We'll take inspiration from this haiku in our New Year's reflection - staying open-hearted and accepting as we attend to the ways impermanence has touched our lives this year. We'll seek out any wisdom, insight or inspiration that we can take from our experiences in 2020 into our aspirations for the coming year.
Journal Reflection
*Begin by coming to a comfortable seated posture in a chair or on a cushion. Take some deep breaths in through the nose and exhaling with a deep sigh - becoming more present with sensation in your body with each inhale and letting go of tension with each exhale.
*Allow your breath to come to a natural flow and spend some time meditating on the sensation of breath in your body.
*Take some time in silence to think back on 2020. You might go month by month or just see what events, feelings and memories arise. If you keep a journal you could just read back through the year. Use the practice of deep conscious breathing to stay present with wahtever emotion arises.

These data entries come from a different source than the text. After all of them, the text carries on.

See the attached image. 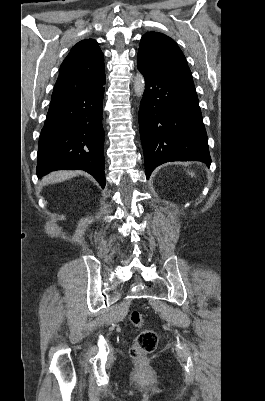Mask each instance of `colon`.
<instances>
[{
    "instance_id": "1",
    "label": "colon",
    "mask_w": 265,
    "mask_h": 401,
    "mask_svg": "<svg viewBox=\"0 0 265 401\" xmlns=\"http://www.w3.org/2000/svg\"><path fill=\"white\" fill-rule=\"evenodd\" d=\"M129 319L132 325L141 327L144 324L143 315L138 310L131 311ZM158 336L152 329L142 330L136 337L130 354L133 358H142L152 353L157 347Z\"/></svg>"
}]
</instances>
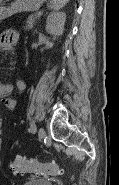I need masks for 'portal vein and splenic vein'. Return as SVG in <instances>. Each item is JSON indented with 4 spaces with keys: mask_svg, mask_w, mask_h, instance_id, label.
<instances>
[{
    "mask_svg": "<svg viewBox=\"0 0 119 185\" xmlns=\"http://www.w3.org/2000/svg\"><path fill=\"white\" fill-rule=\"evenodd\" d=\"M38 15H39V16H41V15H42V12H41V11H39V12H38Z\"/></svg>",
    "mask_w": 119,
    "mask_h": 185,
    "instance_id": "1",
    "label": "portal vein and splenic vein"
}]
</instances>
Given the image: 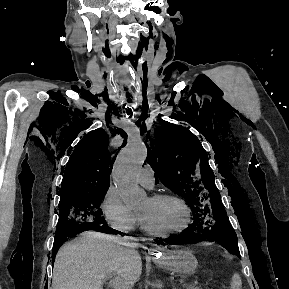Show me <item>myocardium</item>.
<instances>
[{"label":"myocardium","instance_id":"1","mask_svg":"<svg viewBox=\"0 0 289 289\" xmlns=\"http://www.w3.org/2000/svg\"><path fill=\"white\" fill-rule=\"evenodd\" d=\"M153 201H162V200H174L177 203H179L182 208L185 210L186 213V223L179 229L172 230V231H167V232H162L154 229L148 221L139 213V218L141 221V224L143 226V229L150 235L156 236V237H169L173 235L180 234L184 231H186L190 224H191V209L188 206V204L182 199L181 197L172 194V193H156L153 194L149 197Z\"/></svg>","mask_w":289,"mask_h":289}]
</instances>
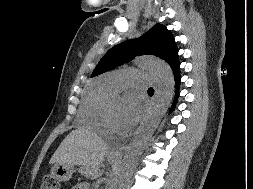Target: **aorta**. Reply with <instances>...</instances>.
I'll use <instances>...</instances> for the list:
<instances>
[{
  "label": "aorta",
  "instance_id": "762f6f07",
  "mask_svg": "<svg viewBox=\"0 0 253 189\" xmlns=\"http://www.w3.org/2000/svg\"><path fill=\"white\" fill-rule=\"evenodd\" d=\"M135 63L139 67L148 68L152 71L157 81V90L154 101L143 119L137 134L126 148L122 164L115 175L111 189L123 188L124 180L137 166L146 144L167 112L174 94L175 80L172 69L168 64L146 56L137 58ZM111 100L118 102L119 97L112 96Z\"/></svg>",
  "mask_w": 253,
  "mask_h": 189
}]
</instances>
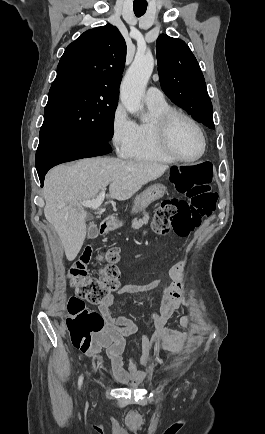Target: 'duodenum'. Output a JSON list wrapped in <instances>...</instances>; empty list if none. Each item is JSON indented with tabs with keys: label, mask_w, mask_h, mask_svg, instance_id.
<instances>
[{
	"label": "duodenum",
	"mask_w": 265,
	"mask_h": 434,
	"mask_svg": "<svg viewBox=\"0 0 265 434\" xmlns=\"http://www.w3.org/2000/svg\"><path fill=\"white\" fill-rule=\"evenodd\" d=\"M114 229V225L111 221H105L101 227H100V231L101 232H111Z\"/></svg>",
	"instance_id": "1"
}]
</instances>
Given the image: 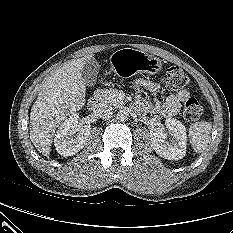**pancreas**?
Wrapping results in <instances>:
<instances>
[{
  "instance_id": "cf45deb5",
  "label": "pancreas",
  "mask_w": 233,
  "mask_h": 233,
  "mask_svg": "<svg viewBox=\"0 0 233 233\" xmlns=\"http://www.w3.org/2000/svg\"><path fill=\"white\" fill-rule=\"evenodd\" d=\"M99 99L102 103L108 104L112 107H117L123 104V101L117 97L118 90L116 89H101L97 91Z\"/></svg>"
}]
</instances>
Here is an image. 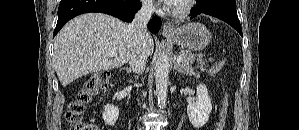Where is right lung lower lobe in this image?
<instances>
[{
    "label": "right lung lower lobe",
    "mask_w": 299,
    "mask_h": 130,
    "mask_svg": "<svg viewBox=\"0 0 299 130\" xmlns=\"http://www.w3.org/2000/svg\"><path fill=\"white\" fill-rule=\"evenodd\" d=\"M141 8L140 0H61L58 9V21L53 36L73 17L88 13L100 12L131 22L135 13ZM161 27V20L154 17L148 23L151 31Z\"/></svg>",
    "instance_id": "obj_1"
}]
</instances>
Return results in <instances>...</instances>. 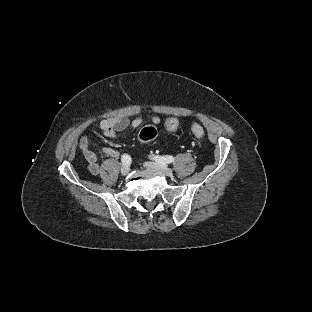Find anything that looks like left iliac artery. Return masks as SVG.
<instances>
[{"mask_svg":"<svg viewBox=\"0 0 312 312\" xmlns=\"http://www.w3.org/2000/svg\"><path fill=\"white\" fill-rule=\"evenodd\" d=\"M153 159L160 165L172 163L175 160L173 156H169V155H167V156H154Z\"/></svg>","mask_w":312,"mask_h":312,"instance_id":"left-iliac-artery-1","label":"left iliac artery"}]
</instances>
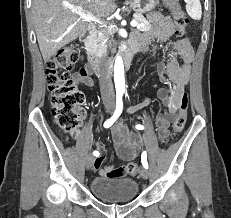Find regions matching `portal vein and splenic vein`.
Masks as SVG:
<instances>
[{"label":"portal vein and splenic vein","instance_id":"18ae733b","mask_svg":"<svg viewBox=\"0 0 231 218\" xmlns=\"http://www.w3.org/2000/svg\"><path fill=\"white\" fill-rule=\"evenodd\" d=\"M70 9L73 12L79 14V16L81 18H83V19H85L87 21L91 20V21H94V22H97V23H101V20L97 16H95L94 14H92V13H84L83 8L81 6H71ZM130 24H131L132 27H136L138 25L136 20H132Z\"/></svg>","mask_w":231,"mask_h":218}]
</instances>
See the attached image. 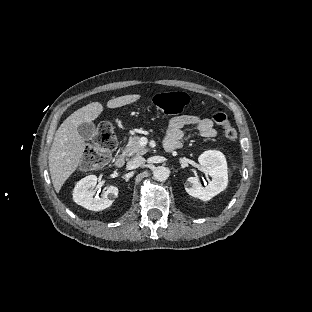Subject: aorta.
<instances>
[{"instance_id": "obj_1", "label": "aorta", "mask_w": 312, "mask_h": 312, "mask_svg": "<svg viewBox=\"0 0 312 312\" xmlns=\"http://www.w3.org/2000/svg\"><path fill=\"white\" fill-rule=\"evenodd\" d=\"M170 170L164 166L155 167L153 171L154 178L157 181H165L169 177Z\"/></svg>"}]
</instances>
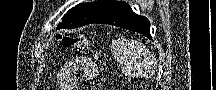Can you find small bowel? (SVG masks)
<instances>
[{"label":"small bowel","mask_w":216,"mask_h":90,"mask_svg":"<svg viewBox=\"0 0 216 90\" xmlns=\"http://www.w3.org/2000/svg\"><path fill=\"white\" fill-rule=\"evenodd\" d=\"M76 72H81L82 76L87 80H94L97 78L98 69L92 62L75 63L70 62L66 64L58 73L57 79L60 90H77Z\"/></svg>","instance_id":"1"}]
</instances>
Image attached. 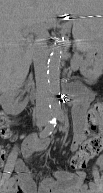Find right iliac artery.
I'll return each mask as SVG.
<instances>
[{
    "label": "right iliac artery",
    "instance_id": "right-iliac-artery-1",
    "mask_svg": "<svg viewBox=\"0 0 103 193\" xmlns=\"http://www.w3.org/2000/svg\"><path fill=\"white\" fill-rule=\"evenodd\" d=\"M57 124V115L56 114H51V118L47 126L39 133V136L42 137H47L49 136L54 128L56 127Z\"/></svg>",
    "mask_w": 103,
    "mask_h": 193
}]
</instances>
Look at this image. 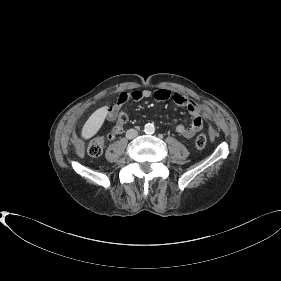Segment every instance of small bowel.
Here are the masks:
<instances>
[{
  "instance_id": "c3829d8e",
  "label": "small bowel",
  "mask_w": 281,
  "mask_h": 281,
  "mask_svg": "<svg viewBox=\"0 0 281 281\" xmlns=\"http://www.w3.org/2000/svg\"><path fill=\"white\" fill-rule=\"evenodd\" d=\"M151 97L155 98L158 101H166L172 99L176 105L186 107L188 109L189 113L193 117L192 123L190 126H185L181 123L176 122L175 131L179 135L190 139L202 130L204 125L205 114L202 106L197 102L190 100L181 93L171 92L170 90L163 88L157 89L155 91L144 89L121 93L116 103L114 105L109 106L107 111V119L110 121L115 120L118 115V111L128 101L139 102L143 99H148Z\"/></svg>"
}]
</instances>
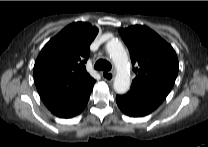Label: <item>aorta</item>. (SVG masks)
<instances>
[{
	"label": "aorta",
	"instance_id": "1",
	"mask_svg": "<svg viewBox=\"0 0 208 147\" xmlns=\"http://www.w3.org/2000/svg\"><path fill=\"white\" fill-rule=\"evenodd\" d=\"M107 52L112 59L117 74L114 80V90L118 94L126 93L130 88V75L128 73V55L122 43L117 40H111L106 45Z\"/></svg>",
	"mask_w": 208,
	"mask_h": 147
}]
</instances>
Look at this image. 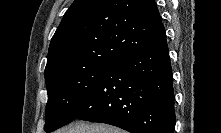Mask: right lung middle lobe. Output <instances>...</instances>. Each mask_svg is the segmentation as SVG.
Listing matches in <instances>:
<instances>
[{"label":"right lung middle lobe","mask_w":221,"mask_h":133,"mask_svg":"<svg viewBox=\"0 0 221 133\" xmlns=\"http://www.w3.org/2000/svg\"><path fill=\"white\" fill-rule=\"evenodd\" d=\"M111 64L70 66L45 76L48 102L46 132L54 131L74 120Z\"/></svg>","instance_id":"dd1d6c3e"}]
</instances>
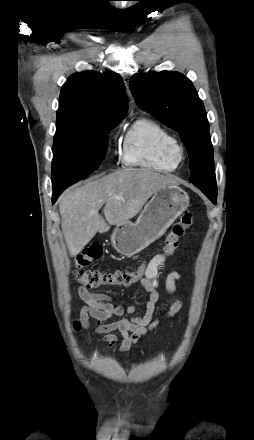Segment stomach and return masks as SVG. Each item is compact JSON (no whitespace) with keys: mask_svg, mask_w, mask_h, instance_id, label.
I'll return each instance as SVG.
<instances>
[{"mask_svg":"<svg viewBox=\"0 0 254 440\" xmlns=\"http://www.w3.org/2000/svg\"><path fill=\"white\" fill-rule=\"evenodd\" d=\"M188 194L176 185L159 188L145 205L136 222L117 225L112 246L125 256H133L160 238L188 207Z\"/></svg>","mask_w":254,"mask_h":440,"instance_id":"1","label":"stomach"}]
</instances>
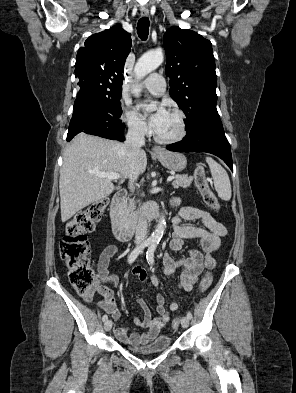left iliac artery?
I'll return each instance as SVG.
<instances>
[{"label":"left iliac artery","mask_w":296,"mask_h":393,"mask_svg":"<svg viewBox=\"0 0 296 393\" xmlns=\"http://www.w3.org/2000/svg\"><path fill=\"white\" fill-rule=\"evenodd\" d=\"M156 247H157V245H156L155 243H151V244L149 245V247H148L147 252H146V258H147V261H148V263H149L150 265H153V264H154V252H155V250H156ZM187 317H188L189 319H191V318H192V313H191V312H188V313H187Z\"/></svg>","instance_id":"1"}]
</instances>
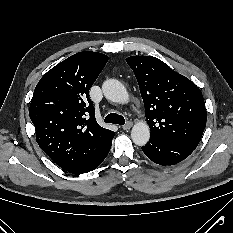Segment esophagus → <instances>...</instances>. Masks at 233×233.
Returning a JSON list of instances; mask_svg holds the SVG:
<instances>
[{"label": "esophagus", "instance_id": "1", "mask_svg": "<svg viewBox=\"0 0 233 233\" xmlns=\"http://www.w3.org/2000/svg\"><path fill=\"white\" fill-rule=\"evenodd\" d=\"M132 127V122L128 121L125 125L122 126L123 130L127 131Z\"/></svg>", "mask_w": 233, "mask_h": 233}]
</instances>
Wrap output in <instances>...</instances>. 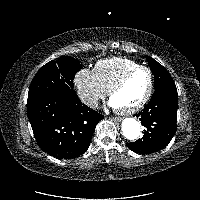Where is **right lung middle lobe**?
I'll list each match as a JSON object with an SVG mask.
<instances>
[{"label": "right lung middle lobe", "mask_w": 200, "mask_h": 200, "mask_svg": "<svg viewBox=\"0 0 200 200\" xmlns=\"http://www.w3.org/2000/svg\"><path fill=\"white\" fill-rule=\"evenodd\" d=\"M81 65L71 57H62L57 61H50L34 76L28 97L40 93L67 94L74 87L73 79Z\"/></svg>", "instance_id": "dd1d6c3e"}]
</instances>
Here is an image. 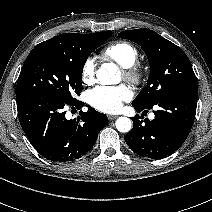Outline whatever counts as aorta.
I'll return each mask as SVG.
<instances>
[{"instance_id": "aorta-1", "label": "aorta", "mask_w": 212, "mask_h": 212, "mask_svg": "<svg viewBox=\"0 0 212 212\" xmlns=\"http://www.w3.org/2000/svg\"><path fill=\"white\" fill-rule=\"evenodd\" d=\"M116 73V67L111 64H103L102 67L97 71V78L103 84L113 83V77ZM116 129L119 132L126 133L132 128V121L127 117H119L116 122Z\"/></svg>"}]
</instances>
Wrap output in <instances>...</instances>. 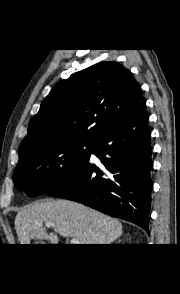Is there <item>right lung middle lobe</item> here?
Returning <instances> with one entry per match:
<instances>
[{"label": "right lung middle lobe", "mask_w": 180, "mask_h": 294, "mask_svg": "<svg viewBox=\"0 0 180 294\" xmlns=\"http://www.w3.org/2000/svg\"><path fill=\"white\" fill-rule=\"evenodd\" d=\"M92 146L93 142H70L40 149L18 163L13 181L30 197L47 194L89 160Z\"/></svg>", "instance_id": "dd1d6c3e"}]
</instances>
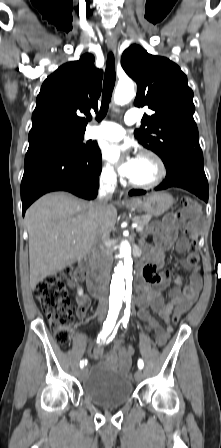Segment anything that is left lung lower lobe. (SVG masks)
<instances>
[{
	"label": "left lung lower lobe",
	"mask_w": 221,
	"mask_h": 448,
	"mask_svg": "<svg viewBox=\"0 0 221 448\" xmlns=\"http://www.w3.org/2000/svg\"><path fill=\"white\" fill-rule=\"evenodd\" d=\"M167 170L165 180L155 188L169 187L186 189L205 202L208 201V181L203 169L202 150L180 151L163 161ZM145 190H131L129 195H143Z\"/></svg>",
	"instance_id": "left-lung-lower-lobe-1"
}]
</instances>
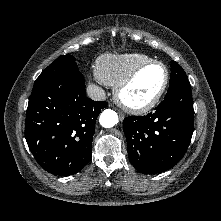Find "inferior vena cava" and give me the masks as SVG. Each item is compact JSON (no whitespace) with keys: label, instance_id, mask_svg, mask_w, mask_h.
Segmentation results:
<instances>
[{"label":"inferior vena cava","instance_id":"obj_1","mask_svg":"<svg viewBox=\"0 0 221 221\" xmlns=\"http://www.w3.org/2000/svg\"><path fill=\"white\" fill-rule=\"evenodd\" d=\"M87 95L89 98L96 101H103L106 99L105 91L101 87L94 84L87 87Z\"/></svg>","mask_w":221,"mask_h":221}]
</instances>
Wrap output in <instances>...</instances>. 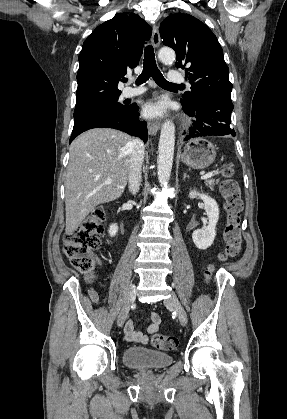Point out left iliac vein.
<instances>
[{"instance_id":"left-iliac-vein-1","label":"left iliac vein","mask_w":287,"mask_h":419,"mask_svg":"<svg viewBox=\"0 0 287 419\" xmlns=\"http://www.w3.org/2000/svg\"><path fill=\"white\" fill-rule=\"evenodd\" d=\"M164 304L176 312L181 325L185 326L187 324L186 312L174 293H172L171 296L164 301Z\"/></svg>"}]
</instances>
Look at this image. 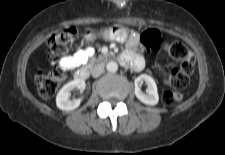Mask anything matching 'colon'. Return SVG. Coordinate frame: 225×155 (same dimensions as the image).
Instances as JSON below:
<instances>
[{
    "label": "colon",
    "instance_id": "1",
    "mask_svg": "<svg viewBox=\"0 0 225 155\" xmlns=\"http://www.w3.org/2000/svg\"><path fill=\"white\" fill-rule=\"evenodd\" d=\"M78 35L77 29L69 27L61 32L50 35L46 44L51 54L60 56L67 53ZM141 42L151 50L163 49L177 65L165 75L170 89L163 94V102L168 106L176 105L182 98L180 90L185 88L195 69V59L189 48L180 41L161 45L160 35L155 30H147L141 35ZM65 77V69L61 64H55L48 73L37 77L39 94L49 98L55 94Z\"/></svg>",
    "mask_w": 225,
    "mask_h": 155
}]
</instances>
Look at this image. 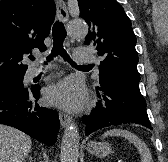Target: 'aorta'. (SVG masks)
Listing matches in <instances>:
<instances>
[{
	"instance_id": "aorta-1",
	"label": "aorta",
	"mask_w": 168,
	"mask_h": 162,
	"mask_svg": "<svg viewBox=\"0 0 168 162\" xmlns=\"http://www.w3.org/2000/svg\"><path fill=\"white\" fill-rule=\"evenodd\" d=\"M68 33L74 38H84L88 33V26L83 20H71L68 23ZM79 140L77 125L74 122L69 123L62 137L61 162H78Z\"/></svg>"
}]
</instances>
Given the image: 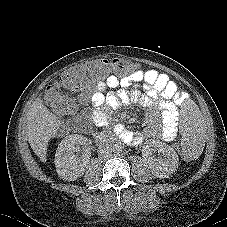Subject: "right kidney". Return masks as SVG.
<instances>
[{"mask_svg": "<svg viewBox=\"0 0 227 227\" xmlns=\"http://www.w3.org/2000/svg\"><path fill=\"white\" fill-rule=\"evenodd\" d=\"M88 143L86 137L78 134L66 136L60 142L55 154V166L61 179L74 181L84 174L90 160L89 148L80 157L75 155V152H80V146Z\"/></svg>", "mask_w": 227, "mask_h": 227, "instance_id": "right-kidney-1", "label": "right kidney"}]
</instances>
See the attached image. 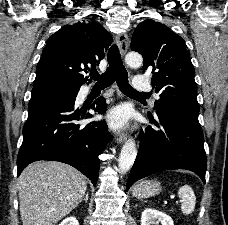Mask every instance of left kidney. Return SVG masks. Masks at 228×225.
I'll list each match as a JSON object with an SVG mask.
<instances>
[{"label": "left kidney", "instance_id": "left-kidney-1", "mask_svg": "<svg viewBox=\"0 0 228 225\" xmlns=\"http://www.w3.org/2000/svg\"><path fill=\"white\" fill-rule=\"evenodd\" d=\"M174 225L171 217L156 209H145L141 217V225Z\"/></svg>", "mask_w": 228, "mask_h": 225}]
</instances>
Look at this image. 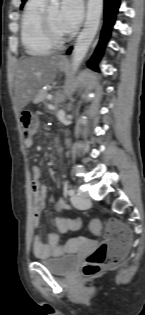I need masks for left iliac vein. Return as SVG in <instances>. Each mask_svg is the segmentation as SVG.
<instances>
[{
  "label": "left iliac vein",
  "instance_id": "1",
  "mask_svg": "<svg viewBox=\"0 0 145 315\" xmlns=\"http://www.w3.org/2000/svg\"><path fill=\"white\" fill-rule=\"evenodd\" d=\"M71 201L74 204L75 207L80 209L88 208L91 205V200L89 196L78 193L71 197Z\"/></svg>",
  "mask_w": 145,
  "mask_h": 315
}]
</instances>
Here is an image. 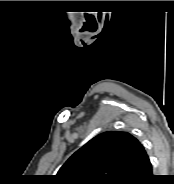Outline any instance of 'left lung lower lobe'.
<instances>
[{
	"label": "left lung lower lobe",
	"instance_id": "left-lung-lower-lobe-1",
	"mask_svg": "<svg viewBox=\"0 0 174 184\" xmlns=\"http://www.w3.org/2000/svg\"><path fill=\"white\" fill-rule=\"evenodd\" d=\"M153 178L154 175H152L151 163L143 146L141 145L126 184H150Z\"/></svg>",
	"mask_w": 174,
	"mask_h": 184
}]
</instances>
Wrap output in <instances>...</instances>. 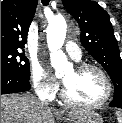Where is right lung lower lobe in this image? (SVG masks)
<instances>
[{"label":"right lung lower lobe","mask_w":122,"mask_h":123,"mask_svg":"<svg viewBox=\"0 0 122 123\" xmlns=\"http://www.w3.org/2000/svg\"><path fill=\"white\" fill-rule=\"evenodd\" d=\"M30 90V82L15 72L1 68V95Z\"/></svg>","instance_id":"1"}]
</instances>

* Now begin to write about:
1. What "Barns burnt down" in your life this year? What loss or change did you experience?
2. What joy, beauty, mystery or connection did you experience this year?
3. What new insight, wisdom or clarity have you gained this year? *Important note - The new year is a very arbirary marker of time. We are all still very much in the midst of this pandemic and it's ok to have no answers. As the poet Rilke says, we can "live the questions" until an answer comes.
4. What hope or aspiration do you bring into the new year?